Mothering and Blogging should be out now, right? I really need to find a copy.
I started reading about it when I was reading about women processing their infertility. I’m just fascinated by it! I think the book came out in May but it’s a tiny Canadian press so you’d probably have to go to them to order it. It’s really good though — I’m proud to be in it!!
Wow, you’ve said it so well here, Dawn. Blogging has definitely expanded my world as well, in so many ways.
Ditto!! What you said about blogging and “consciousness raising” is spot on! I would have never learned so much — and such deep truths and experiences too — about adoption if it weren’t for the blogosphere, particularly your blog and how it led me to other blogging birth mothers, adoptive moms and adoptees. And that’s only one of the subjects that I learned while reading blogs and blogging…
I agree with your comments about the cover picture. I didn’t like it even before I read your post. It’s a strange, slightly frustrating image, the “octopus” like unattainable have-it-all mother/woman. Sigh.
I’ve been hooked on reading blogs since they were called online journals and every one in existence was listed on one short webring. You’ve totally nailed the reason I read: the ability to gain insight into the lives of people who are completely different than me and my real life friends. And you’re right, it has changed the way I think and relate to people in some really positive ways.
Thanks for the shout out, Dawn! Glad to see you on the sidebar of the online version of the article. I mentioned you when talking about political mom bloggers. I mean, adoption? Holy crap! Talk about political, esp the way you have talked about it.
I have heard back from some veteran feminists (60yos & above) who said they this article was the first mom blogger article they ever read and wonder what it would had been like to be moms with blogs. So yes, definitely a Political Mom Bloggers 101 piece, but hey, we have to start somewhere!
Yes, you’re right, Roni! I was really glad that it got everyone who needed to be gotten to help blog newbies get involved with the political blogosphere. I have also love Love LOVED seeing how far you’ve taken your blogging work especially in the last couple of years!!!!
Thanks Dawn!
The lack of active hyperlinks in an article about blogging says it all… (and I’m a childhood Ms. reader too, though I’ve probably glanced at it three times in the last twenty years).
LOL! Great point, Becca. I’ll send them a note about that.
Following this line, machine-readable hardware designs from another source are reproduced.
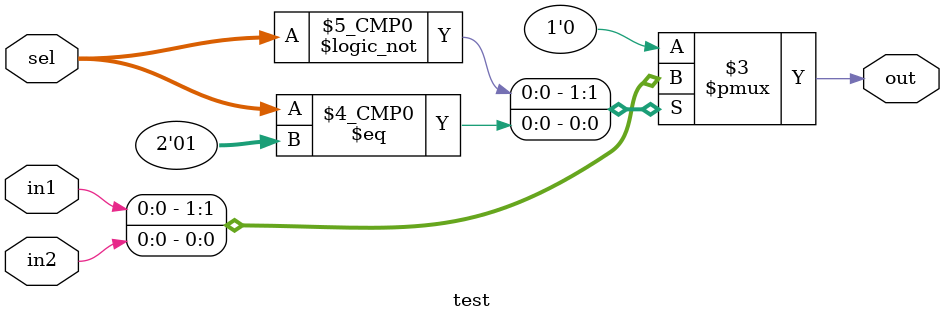
<source format=v>
module test(input in1, in2, input [1:0] sel, output reg  out);

always @(in1, in2, sel)
	case (sel)
	    0: out = in1;
	    1: out = in2;
		default:
		    out = 0;
	endcase

endmodule	
	
	

</source>
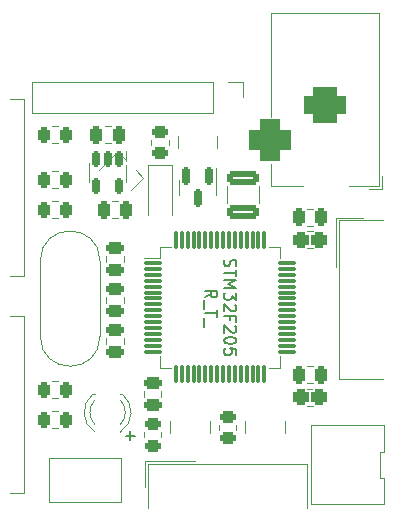
<source format=gto>
G04 #@! TF.GenerationSoftware,KiCad,Pcbnew,6.0.8-f2edbf62ab~116~ubuntu22.04.1*
G04 #@! TF.CreationDate,2022-10-13T12:47:22+02:00*
G04 #@! TF.ProjectId,Dual USB Controller adapter CPC,4475616c-2055-4534-9220-436f6e74726f,0.2*
G04 #@! TF.SameCoordinates,Original*
G04 #@! TF.FileFunction,Legend,Top*
G04 #@! TF.FilePolarity,Positive*
%FSLAX46Y46*%
G04 Gerber Fmt 4.6, Leading zero omitted, Abs format (unit mm)*
G04 Created by KiCad (PCBNEW 6.0.8-f2edbf62ab~116~ubuntu22.04.1) date 2022-10-13 12:47:22*
%MOMM*%
%LPD*%
G01*
G04 APERTURE LIST*
G04 Aperture macros list*
%AMRoundRect*
0 Rectangle with rounded corners*
0 $1 Rounding radius*
0 $2 $3 $4 $5 $6 $7 $8 $9 X,Y pos of 4 corners*
0 Add a 4 corners polygon primitive as box body*
4,1,4,$2,$3,$4,$5,$6,$7,$8,$9,$2,$3,0*
0 Add four circle primitives for the rounded corners*
1,1,$1+$1,$2,$3*
1,1,$1+$1,$4,$5*
1,1,$1+$1,$6,$7*
1,1,$1+$1,$8,$9*
0 Add four rect primitives between the rounded corners*
20,1,$1+$1,$2,$3,$4,$5,0*
20,1,$1+$1,$4,$5,$6,$7,0*
20,1,$1+$1,$6,$7,$8,$9,0*
20,1,$1+$1,$8,$9,$2,$3,0*%
%AMRotRect*
0 Rectangle, with rotation*
0 The origin of the aperture is its center*
0 $1 length*
0 $2 width*
0 $3 Rotation angle, in degrees counterclockwise*
0 Add horizontal line*
21,1,$1,$2,0,0,$3*%
G04 Aperture macros list end*
%ADD10C,0.150000*%
%ADD11C,0.120000*%
%ADD12RotRect,0.900000X0.800000X45.000000*%
%ADD13RoundRect,0.318150X-0.318150X-0.381850X0.318150X-0.381850X0.318150X0.381850X-0.318150X0.381850X0*%
%ADD14RoundRect,0.250000X0.250000X0.475000X-0.250000X0.475000X-0.250000X-0.475000X0.250000X-0.475000X0*%
%ADD15RoundRect,0.250000X-0.475000X0.250000X-0.475000X-0.250000X0.475000X-0.250000X0.475000X0.250000X0*%
%ADD16RoundRect,0.250000X0.475000X-0.250000X0.475000X0.250000X-0.475000X0.250000X-0.475000X-0.250000X0*%
%ADD17RoundRect,0.250000X-0.250000X-0.475000X0.250000X-0.475000X0.250000X0.475000X-0.250000X0.475000X0*%
%ADD18R,3.480000X1.846667*%
%ADD19RoundRect,0.250000X-0.262500X-0.450000X0.262500X-0.450000X0.262500X0.450000X-0.262500X0.450000X0*%
%ADD20R,0.500000X0.800000*%
%ADD21R,0.400000X0.800000*%
%ADD22RoundRect,0.150000X-0.150000X0.587500X-0.150000X-0.587500X0.150000X-0.587500X0.150000X0.587500X0*%
%ADD23RoundRect,0.250000X-1.075000X0.312500X-1.075000X-0.312500X1.075000X-0.312500X1.075000X0.312500X0*%
%ADD24RoundRect,0.250000X-0.450000X0.262500X-0.450000X-0.262500X0.450000X-0.262500X0.450000X0.262500X0*%
%ADD25R,1.846667X3.480000*%
%ADD26R,1.800000X1.800000*%
%ADD27C,1.800000*%
%ADD28C,1.200000*%
%ADD29C,1.500000*%
%ADD30R,1.500000X1.500000*%
%ADD31RoundRect,0.250000X0.450000X-0.262500X0.450000X0.262500X-0.450000X0.262500X-0.450000X-0.262500X0*%
%ADD32R,1.700000X1.300000*%
%ADD33RoundRect,0.075000X-0.700000X-0.075000X0.700000X-0.075000X0.700000X0.075000X-0.700000X0.075000X0*%
%ADD34RoundRect,0.075000X-0.075000X-0.700000X0.075000X-0.700000X0.075000X0.700000X-0.075000X0.700000X0*%
%ADD35R,1.700000X1.700000*%
%ADD36O,1.700000X1.700000*%
%ADD37R,3.500000X3.500000*%
%ADD38RoundRect,0.750000X-1.000000X0.750000X-1.000000X-0.750000X1.000000X-0.750000X1.000000X0.750000X0*%
%ADD39RoundRect,0.875000X-0.875000X0.875000X-0.875000X-0.875000X0.875000X-0.875000X0.875000X0.875000X0*%
%ADD40C,3.000000*%
%ADD41RoundRect,0.150000X-0.150000X0.512500X-0.150000X-0.512500X0.150000X-0.512500X0.150000X0.512500X0*%
G04 APERTURE END LIST*
D10*
X185820238Y-77867380D02*
X185772619Y-78010238D01*
X185772619Y-78248333D01*
X185820238Y-78343571D01*
X185867857Y-78391190D01*
X185963095Y-78438809D01*
X186058333Y-78438809D01*
X186153571Y-78391190D01*
X186201190Y-78343571D01*
X186248809Y-78248333D01*
X186296428Y-78057857D01*
X186344047Y-77962619D01*
X186391666Y-77915000D01*
X186486904Y-77867380D01*
X186582142Y-77867380D01*
X186677380Y-77915000D01*
X186725000Y-77962619D01*
X186772619Y-78057857D01*
X186772619Y-78295952D01*
X186725000Y-78438809D01*
X186772619Y-78724523D02*
X186772619Y-79295952D01*
X185772619Y-79010238D02*
X186772619Y-79010238D01*
X185772619Y-79629285D02*
X186772619Y-79629285D01*
X186058333Y-79962619D01*
X186772619Y-80295952D01*
X185772619Y-80295952D01*
X186772619Y-80676904D02*
X186772619Y-81295952D01*
X186391666Y-80962619D01*
X186391666Y-81105476D01*
X186344047Y-81200714D01*
X186296428Y-81248333D01*
X186201190Y-81295952D01*
X185963095Y-81295952D01*
X185867857Y-81248333D01*
X185820238Y-81200714D01*
X185772619Y-81105476D01*
X185772619Y-80819761D01*
X185820238Y-80724523D01*
X185867857Y-80676904D01*
X186677380Y-81676904D02*
X186725000Y-81724523D01*
X186772619Y-81819761D01*
X186772619Y-82057857D01*
X186725000Y-82153095D01*
X186677380Y-82200714D01*
X186582142Y-82248333D01*
X186486904Y-82248333D01*
X186344047Y-82200714D01*
X185772619Y-81629285D01*
X185772619Y-82248333D01*
X186296428Y-83010238D02*
X186296428Y-82676904D01*
X185772619Y-82676904D02*
X186772619Y-82676904D01*
X186772619Y-83153095D01*
X186677380Y-83486428D02*
X186725000Y-83534047D01*
X186772619Y-83629285D01*
X186772619Y-83867380D01*
X186725000Y-83962619D01*
X186677380Y-84010238D01*
X186582142Y-84057857D01*
X186486904Y-84057857D01*
X186344047Y-84010238D01*
X185772619Y-83438809D01*
X185772619Y-84057857D01*
X186772619Y-84676904D02*
X186772619Y-84772142D01*
X186725000Y-84867380D01*
X186677380Y-84915000D01*
X186582142Y-84962619D01*
X186391666Y-85010238D01*
X186153571Y-85010238D01*
X185963095Y-84962619D01*
X185867857Y-84915000D01*
X185820238Y-84867380D01*
X185772619Y-84772142D01*
X185772619Y-84676904D01*
X185820238Y-84581666D01*
X185867857Y-84534047D01*
X185963095Y-84486428D01*
X186153571Y-84438809D01*
X186391666Y-84438809D01*
X186582142Y-84486428D01*
X186677380Y-84534047D01*
X186725000Y-84581666D01*
X186772619Y-84676904D01*
X186772619Y-85915000D02*
X186772619Y-85438809D01*
X186296428Y-85391190D01*
X186344047Y-85438809D01*
X186391666Y-85534047D01*
X186391666Y-85772142D01*
X186344047Y-85867380D01*
X186296428Y-85915000D01*
X186201190Y-85962619D01*
X185963095Y-85962619D01*
X185867857Y-85915000D01*
X185820238Y-85867380D01*
X185772619Y-85772142D01*
X185772619Y-85534047D01*
X185820238Y-85438809D01*
X185867857Y-85391190D01*
X184162619Y-81081666D02*
X184638809Y-80748333D01*
X184162619Y-80510238D02*
X185162619Y-80510238D01*
X185162619Y-80891190D01*
X185115000Y-80986428D01*
X185067380Y-81034047D01*
X184972142Y-81081666D01*
X184829285Y-81081666D01*
X184734047Y-81034047D01*
X184686428Y-80986428D01*
X184638809Y-80891190D01*
X184638809Y-80510238D01*
X184067380Y-81272142D02*
X184067380Y-82034047D01*
X185162619Y-82129285D02*
X185162619Y-82700714D01*
X184162619Y-82415000D02*
X185162619Y-82415000D01*
X184067380Y-82795952D02*
X184067380Y-83557857D01*
X177419047Y-92781428D02*
X178180952Y-92781428D01*
X177800000Y-93162380D02*
X177800000Y-92400476D01*
D11*
X178928488Y-70965973D02*
X177896112Y-71998348D01*
X176694030Y-68731515D02*
X175166680Y-70258866D01*
X178928488Y-70965973D02*
X178270879Y-70308363D01*
X176694030Y-68731515D02*
X177351640Y-69389124D01*
X192781422Y-75490000D02*
X193298578Y-75490000D01*
X192781422Y-76910000D02*
X193298578Y-76910000D01*
X176156252Y-66575000D02*
X175633748Y-66575000D01*
X176156252Y-68045000D02*
X175633748Y-68045000D01*
X175795000Y-81018748D02*
X175795000Y-81541252D01*
X177265000Y-81018748D02*
X177265000Y-81541252D01*
X192781422Y-88825000D02*
X193298578Y-88825000D01*
X192781422Y-90245000D02*
X193298578Y-90245000D01*
X180440000Y-89493752D02*
X180440000Y-88971248D01*
X178970000Y-89493752D02*
X178970000Y-88971248D01*
X192778748Y-88365000D02*
X193301252Y-88365000D01*
X192778748Y-86895000D02*
X193301252Y-86895000D01*
X192778748Y-75030000D02*
X193301252Y-75030000D01*
X192778748Y-73560000D02*
X193301252Y-73560000D01*
X195485000Y-88003333D02*
X199225000Y-88003333D01*
X199225000Y-74556667D02*
X195485000Y-74556667D01*
X195485000Y-74556667D02*
X195485000Y-88003333D01*
X195245000Y-74316667D02*
X195245000Y-78510000D01*
X197485000Y-74316667D02*
X195245000Y-74316667D01*
X171222936Y-88165000D02*
X171677064Y-88165000D01*
X171222936Y-89635000D02*
X171677064Y-89635000D01*
X187550000Y-91575000D02*
X187550000Y-92575000D01*
X190910000Y-91575000D02*
X190910000Y-92575000D01*
X171222936Y-70385000D02*
X171677064Y-70385000D01*
X171222936Y-71855000D02*
X171677064Y-71855000D01*
X185075000Y-71755000D02*
X185075000Y-72405000D01*
X181955000Y-71755000D02*
X181955000Y-72405000D01*
X185075000Y-71755000D02*
X185075000Y-70080000D01*
X181955000Y-71755000D02*
X181955000Y-71105000D01*
X185970000Y-71666263D02*
X185970000Y-73113737D01*
X188680000Y-71666263D02*
X188680000Y-73113737D01*
X186790000Y-91847936D02*
X186790000Y-92302064D01*
X185320000Y-91847936D02*
X185320000Y-92302064D01*
X192778333Y-98895000D02*
X192778333Y-95155000D01*
X179091667Y-94915000D02*
X183285000Y-94915000D01*
X179331667Y-95155000D02*
X179331667Y-98895000D01*
X179091667Y-97155000D02*
X179091667Y-94915000D01*
X192778333Y-95155000D02*
X179331667Y-95155000D01*
X171222936Y-66575000D02*
X171677064Y-66575000D01*
X171222936Y-68045000D02*
X171677064Y-68045000D01*
X180440000Y-92482936D02*
X180440000Y-92937064D01*
X178970000Y-92482936D02*
X178970000Y-92937064D01*
X177131000Y-89245000D02*
X176975000Y-89245000D01*
X174815000Y-89245000D02*
X174659000Y-89245000D01*
X176974837Y-91846130D02*
G75*
G03*
X176975000Y-89764039I-1079837J1041130D01*
G01*
X174659484Y-89245000D02*
G75*
G03*
X174816392Y-92477335I1235516J-1560000D01*
G01*
X174815000Y-89764039D02*
G75*
G03*
X174815163Y-91846130I1080000J-1040961D01*
G01*
X176973608Y-92477335D02*
G75*
G03*
X177130516Y-89245000I-1078608J1672335D01*
G01*
X199315000Y-91900000D02*
X193115000Y-91900000D01*
X198955000Y-94133334D02*
X199315000Y-94133334D01*
X199315000Y-98600000D02*
X199315000Y-96366666D01*
X193115000Y-98600000D02*
X199315000Y-98600000D01*
X198955000Y-96366666D02*
X198955000Y-94133334D01*
X199315000Y-94133334D02*
X199315000Y-91900000D01*
X199315000Y-96366666D02*
X198955000Y-96366666D01*
X193115000Y-91900000D02*
X193115000Y-98600000D01*
X177265000Y-78063752D02*
X177265000Y-77541248D01*
X175795000Y-78063752D02*
X175795000Y-77541248D01*
X175245000Y-77980000D02*
X175245000Y-84380000D01*
X170195000Y-77980000D02*
X170195000Y-84380000D01*
X175245000Y-77980000D02*
G75*
G03*
X170195000Y-77980000I-2525000J0D01*
G01*
X170195000Y-84380000D02*
G75*
G03*
X175245000Y-84380000I2525000J0D01*
G01*
X177265000Y-85018752D02*
X177265000Y-84496248D01*
X175795000Y-85018752D02*
X175795000Y-84496248D01*
X177050000Y-98370000D02*
X170930000Y-98370000D01*
X177050000Y-94670000D02*
X177050000Y-98370000D01*
X170930000Y-98370000D02*
X170930000Y-94670000D01*
X170930000Y-94670000D02*
X177050000Y-94670000D01*
X179605000Y-68172064D02*
X179605000Y-67717936D01*
X181075000Y-68172064D02*
X181075000Y-67717936D01*
X181340000Y-74140000D02*
X181340000Y-69840000D01*
X179340000Y-69840000D02*
X179340000Y-74140000D01*
X181340000Y-69840000D02*
X179340000Y-69840000D01*
X181260000Y-76805000D02*
X180310000Y-76805000D01*
X189580000Y-76805000D02*
X190530000Y-76805000D01*
X190530000Y-87025000D02*
X190530000Y-86075000D01*
X189580000Y-87025000D02*
X190530000Y-87025000D01*
X181260000Y-87025000D02*
X180310000Y-87025000D01*
X180310000Y-76805000D02*
X180310000Y-77755000D01*
X190530000Y-76805000D02*
X190530000Y-77755000D01*
X180310000Y-87025000D02*
X180310000Y-86075000D01*
X180310000Y-77755000D02*
X178970000Y-77755000D01*
X176791252Y-72925000D02*
X176268748Y-72925000D01*
X176791252Y-74395000D02*
X176268748Y-74395000D01*
X181200000Y-91575000D02*
X181200000Y-92575000D01*
X184560000Y-91575000D02*
X184560000Y-92575000D01*
X171222936Y-90705000D02*
X171677064Y-90705000D01*
X171222936Y-92175000D02*
X171677064Y-92175000D01*
X184785000Y-62805000D02*
X184785000Y-65465000D01*
X184785000Y-62805000D02*
X169485000Y-62805000D01*
X187385000Y-62805000D02*
X187385000Y-64135000D01*
X169485000Y-62805000D02*
X169485000Y-65465000D01*
X186055000Y-62805000D02*
X187385000Y-62805000D01*
X184785000Y-65465000D02*
X169485000Y-65465000D01*
X171222936Y-72925000D02*
X171677064Y-72925000D01*
X171222936Y-74395000D02*
X171677064Y-74395000D01*
X181835000Y-67445000D02*
X181835000Y-68445000D01*
X185195000Y-67445000D02*
X185195000Y-68445000D01*
X198910000Y-56970000D02*
X198910000Y-71670000D01*
X189710000Y-56970000D02*
X198910000Y-56970000D01*
X189710000Y-71670000D02*
X189710000Y-69770000D01*
X192410000Y-71670000D02*
X189710000Y-71670000D01*
X198910000Y-71670000D02*
X196310000Y-71670000D01*
X189710000Y-65770000D02*
X189710000Y-56970000D01*
X198060000Y-71870000D02*
X199110000Y-71870000D01*
X199110000Y-70820000D02*
X199110000Y-71870000D01*
X168780000Y-79250000D02*
X167640000Y-79250000D01*
X168780000Y-64260000D02*
X167640000Y-64260000D01*
X168780000Y-79250000D02*
X168780000Y-64260000D01*
X168780000Y-97665000D02*
X167640000Y-97665000D01*
X168780000Y-82675000D02*
X167640000Y-82675000D01*
X168780000Y-97665000D02*
X168780000Y-82675000D01*
X174335000Y-70485000D02*
X174335000Y-69685000D01*
X174335000Y-70485000D02*
X174335000Y-71285000D01*
X177455000Y-70485000D02*
X177455000Y-68685000D01*
X177455000Y-70485000D02*
X177455000Y-71285000D01*
%LPC*%
D12*
X175895000Y-70421500D03*
X177238503Y-71765003D03*
X177980965Y-69679038D03*
D13*
X192251300Y-76200000D03*
X193828700Y-76200000D03*
D14*
X176845000Y-67310000D03*
X174945000Y-67310000D03*
D15*
X176530000Y-80330000D03*
X176530000Y-82230000D03*
D13*
X192251300Y-89535000D03*
X193828700Y-89535000D03*
D16*
X179705000Y-90182500D03*
X179705000Y-88282500D03*
D17*
X192090000Y-87630000D03*
X193990000Y-87630000D03*
X192090000Y-74295000D03*
X193990000Y-74295000D03*
D18*
X197485000Y-75740000D03*
X197485000Y-78510000D03*
X197485000Y-81280000D03*
X197485000Y-84050000D03*
X197485000Y-86820000D03*
D19*
X170537500Y-88900000D03*
X172362500Y-88900000D03*
D20*
X188030000Y-92975000D03*
D21*
X188830000Y-92975000D03*
X189630000Y-92975000D03*
D20*
X190430000Y-92975000D03*
X190430000Y-91175000D03*
D21*
X189630000Y-91175000D03*
X188830000Y-91175000D03*
D20*
X188030000Y-91175000D03*
D19*
X170537500Y-71120000D03*
X172362500Y-71120000D03*
D22*
X184465000Y-70817500D03*
X182565000Y-70817500D03*
X183515000Y-72692500D03*
D23*
X187325000Y-70927500D03*
X187325000Y-73852500D03*
D24*
X186055000Y-91162500D03*
X186055000Y-92987500D03*
D25*
X180515000Y-97155000D03*
X183285000Y-97155000D03*
X186055000Y-97155000D03*
X188825000Y-97155000D03*
X191595000Y-97155000D03*
D19*
X170537500Y-67310000D03*
X172362500Y-67310000D03*
D24*
X179705000Y-91797500D03*
X179705000Y-93622500D03*
D26*
X175895000Y-89535000D03*
D27*
X175895000Y-92075000D03*
D28*
X198215000Y-93000000D03*
X196215000Y-93000000D03*
X194215000Y-93000000D03*
X198215000Y-97500000D03*
X196215000Y-97500000D03*
X194215000Y-97500000D03*
D16*
X176530000Y-78752500D03*
X176530000Y-76852500D03*
D29*
X172720000Y-78740000D03*
X172720000Y-83620000D03*
D16*
X176530000Y-85707500D03*
X176530000Y-83807500D03*
D30*
X177890000Y-96520000D03*
X170090000Y-96520000D03*
D31*
X180340000Y-68857500D03*
X180340000Y-67032500D03*
D32*
X180340000Y-70640000D03*
X180340000Y-74140000D03*
D33*
X179745000Y-78165000D03*
X179745000Y-78665000D03*
X179745000Y-79165000D03*
X179745000Y-79665000D03*
X179745000Y-80165000D03*
X179745000Y-80665000D03*
X179745000Y-81165000D03*
X179745000Y-81665000D03*
X179745000Y-82165000D03*
X179745000Y-82665000D03*
X179745000Y-83165000D03*
X179745000Y-83665000D03*
X179745000Y-84165000D03*
X179745000Y-84665000D03*
X179745000Y-85165000D03*
X179745000Y-85665000D03*
D34*
X181670000Y-87590000D03*
X182170000Y-87590000D03*
X182670000Y-87590000D03*
X183170000Y-87590000D03*
X183670000Y-87590000D03*
X184170000Y-87590000D03*
X184670000Y-87590000D03*
X185170000Y-87590000D03*
X185670000Y-87590000D03*
X186170000Y-87590000D03*
X186670000Y-87590000D03*
X187170000Y-87590000D03*
X187670000Y-87590000D03*
X188170000Y-87590000D03*
X188670000Y-87590000D03*
X189170000Y-87590000D03*
D33*
X191095000Y-85665000D03*
X191095000Y-85165000D03*
X191095000Y-84665000D03*
X191095000Y-84165000D03*
X191095000Y-83665000D03*
X191095000Y-83165000D03*
X191095000Y-82665000D03*
X191095000Y-82165000D03*
X191095000Y-81665000D03*
X191095000Y-81165000D03*
X191095000Y-80665000D03*
X191095000Y-80165000D03*
X191095000Y-79665000D03*
X191095000Y-79165000D03*
X191095000Y-78665000D03*
X191095000Y-78165000D03*
D34*
X189170000Y-76240000D03*
X188670000Y-76240000D03*
X188170000Y-76240000D03*
X187670000Y-76240000D03*
X187170000Y-76240000D03*
X186670000Y-76240000D03*
X186170000Y-76240000D03*
X185670000Y-76240000D03*
X185170000Y-76240000D03*
X184670000Y-76240000D03*
X184170000Y-76240000D03*
X183670000Y-76240000D03*
X183170000Y-76240000D03*
X182670000Y-76240000D03*
X182170000Y-76240000D03*
X181670000Y-76240000D03*
D14*
X177480000Y-73660000D03*
X175580000Y-73660000D03*
D20*
X181680000Y-92975000D03*
D21*
X182480000Y-92975000D03*
X183280000Y-92975000D03*
D20*
X184080000Y-92975000D03*
X184080000Y-91175000D03*
D21*
X183280000Y-91175000D03*
X182480000Y-91175000D03*
D20*
X181680000Y-91175000D03*
D19*
X170537500Y-91440000D03*
X172362500Y-91440000D03*
D35*
X186055000Y-64135000D03*
D36*
X183515000Y-64135000D03*
X180975000Y-64135000D03*
X178435000Y-64135000D03*
X175895000Y-64135000D03*
X173355000Y-64135000D03*
X170815000Y-64135000D03*
D19*
X170537500Y-73660000D03*
X172362500Y-73660000D03*
D20*
X182315000Y-68845000D03*
D21*
X183115000Y-68845000D03*
X183915000Y-68845000D03*
D20*
X184715000Y-68845000D03*
X184715000Y-67045000D03*
D21*
X183915000Y-67045000D03*
X183115000Y-67045000D03*
D20*
X182315000Y-67045000D03*
D37*
X194310000Y-70770000D03*
D38*
X194310000Y-64770000D03*
D39*
X189610000Y-67770000D03*
D29*
X167640000Y-75255000D03*
X167640000Y-72755000D03*
X167640000Y-70755000D03*
X167640000Y-68255000D03*
D40*
X166190000Y-78325000D03*
X166190000Y-65185000D03*
D29*
X167640000Y-93670000D03*
X167640000Y-91170000D03*
X167640000Y-89170000D03*
X167640000Y-86670000D03*
D40*
X166190000Y-96740000D03*
X166190000Y-83600000D03*
D41*
X176845000Y-69347500D03*
X175895000Y-69347500D03*
X174945000Y-69347500D03*
X174945000Y-71622500D03*
X176845000Y-71622500D03*
M02*

</source>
I was honored to be included in the article, but seeing something in addition with more depth would be great! Especially after having a conversation with the editor at a VERY large women’s magazine, who is a mom, who told me she believed that most of the women activists online were midlife mothers of older children and that mothers of young children don’t seem to be interested.
I respectfully disagreed — now I need to put together a list! Ladies?